**Passage provided:**
19_Pipeline

Code-Dateien

Dateiname	Aktion
CODECode_pizza.zip	Download

Videos

Dateiname	Aktion
VIDEOVideo_Pizza_D	Abspielen

Lernmaterialien

Aggregation pipeline

In MongoDB, the pipe concept usually means the aggregation pipeline.

Think of it like an assembly line for your data:

MongoDB takes documents from a collection
sends them through a sequence of steps
each step transforms, filters, groups, or reshapes the data
the output of one step becomes the input of the next step

That is why it is called a pipeline.

Basic idea

A pipeline is an array of stages:

db.orders.aggregate([
  { $match: { status: "paid" } },
  { $group: { _id: "$customerId", total: { $sum: "$amount" } } },
  { $sort: { total: -1 } }
])

Here is what happens:

$match Filters documents. Only orders with status: "paid" continue.
$group Groups remaining documents by customerId and calculates the total amount per customer.

**What you have to do:**
In the example on the pipeline page, which orders get past the $match stage? Use only the pipeline page for your answers.

**Data:**
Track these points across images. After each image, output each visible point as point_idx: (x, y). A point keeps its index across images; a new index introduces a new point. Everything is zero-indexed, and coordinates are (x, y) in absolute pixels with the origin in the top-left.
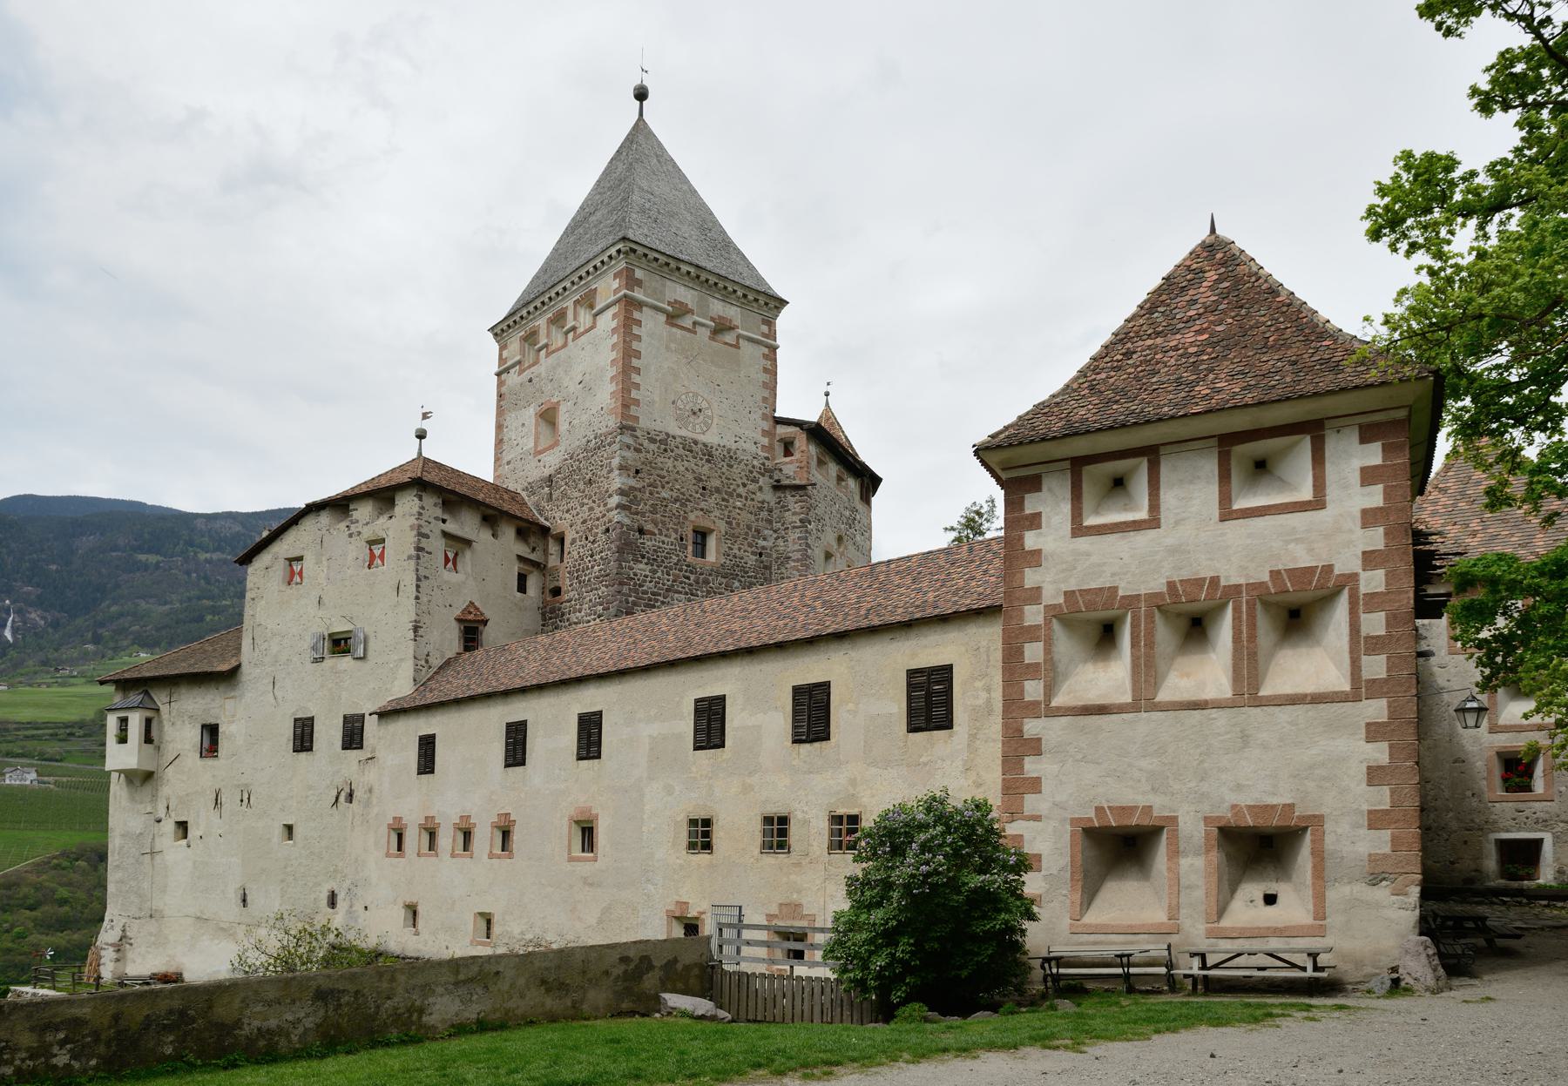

**In response:**
Only orders with status: "paid" continue.